We agreed we couldn’t risk that. We decided to tell the truth. Surely this happened to people sometimes.

“Please, sir,” I said to the burly red-haired man gripping his clipboard like a rifle, “we drove five hours to get here. It was just a mistake. You can see that we always visit together. Isn’t there another way we can confirm my sister’s identity?”

“No ID, no visit. She can wait for you in the car,” he said, his face immobile. I wanted to snap at him for being so rude and unfeeling, but I didn’t want it to come back on Mama. Our pleas to the other guards at the visitor’s gate also fell on deaf ears.

“It’s okay, Brittany,” Jazz said finally, her voice small. “I’ll just wait in the car. I’ll be fine.”

“Turn the car on so you can keep warm,” I said, handing her the keys. “I’m sorry, Jazz.” I turned to the security line as she walked dejectedly across the parking lot. We’d been up since five and now it was almost ten. And Jazz would be sitting in the car for another two hours at least, not getting to see Mama at all. It was my worst trip through security since my very first visit.

“Where’s Jazz?” was the first thing Mama said as I sat down in the visiting room. We tried to have a normal visit, but all we could think about was Jazz sitting alone in the parking lot. Like our mom, my sister was fragile behind her tough exterior, and we both knew how much she was hurting. We were quiet through a lot of our visit. I tried not to stare at Mama’s hands. Even in Fulbright she had taken great care with her hands and with ours, making even Jazz sit still while she trimmed and filed our nails and pushed down our tiny cuticles with her thumbnail. Hers were soft and smooth from the shea butter lotion she applied every time she washed them, nails short, neatly clipped and rounded, buffed and shining.

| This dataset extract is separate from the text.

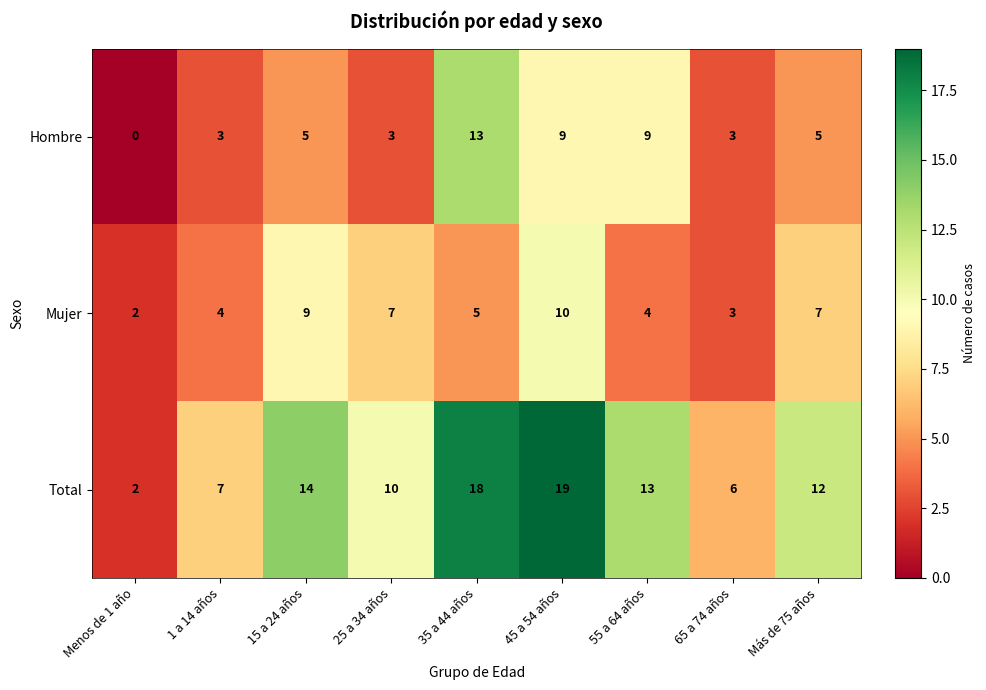

Reading left to right, list all the values displayed in this chart.

Hombre: 0	3	5	3	13	9	9	3	5
Mujer: 2	4	9	7	5	10	4	3	7
Total: 2	7	14	10	18	19	13	6	12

She took pride in her hands and was stern with nurses who didn’t do the same. “How would you feel if you had to have those rough things rubbing on you all day? Our patients’ skin is sensitive enough! For some of them, we’re all the touch they got. The least we can do is keep our hands soft and nice!”

    After over a year in prison, Mama’s hands weren’t soft and nice anymore. A hangnail had recently been torn off one thumb, leaving the skin there red and raw. Her nails were broken, cuticles jagged. And worst, her beautiful copper-brown skin was chapped and peeling—discolored, even, a dry, lifeless gray splotched with painful-looking red from her knuckles to her wrists.

“What’s the matter with your hands, Mama?” I finally asked.

“They are a mess,” she said, turning them over in front of her. “It’s from washing dishes in the kitchen. That’s my job now. On top of the tutoring. You wouldn’t believe how big them damn pans are. You can actually stand in ’em.”

“But why do they look so ashy?”

“From the chemicals in whatever made-up cleaning solution they got in there. It’s so nasty it burns.”

“You’re working two jobs now. They should be paying you a little bit.”

“You know they don’t pay us shit in Texas. Not to work. Not in prison.”

“That’s modern-day slavery for real. Well, look on the bright side,” I said, trying to joke, “at least they don’t have you out there with the hoe squad.”

“Right?” Mama smiled. “Can you imagine me out there in the fields? Lord have mercy. No. I’d rather go to the hole before I sweat a drop in those fields for these people.”

We laughed at the image, laughed as we always did, this time under the heavy burden of picturing Jazz sitting out in the car. Mama’s eyes were clear, and her skin had its beautiful sheen back. She had been sober over a year now, and no matter how demeaning the prison visit experience, being together, and seeing our real mama come back to us, was everything. I made a mental note to tell my little sister how good our mama looked.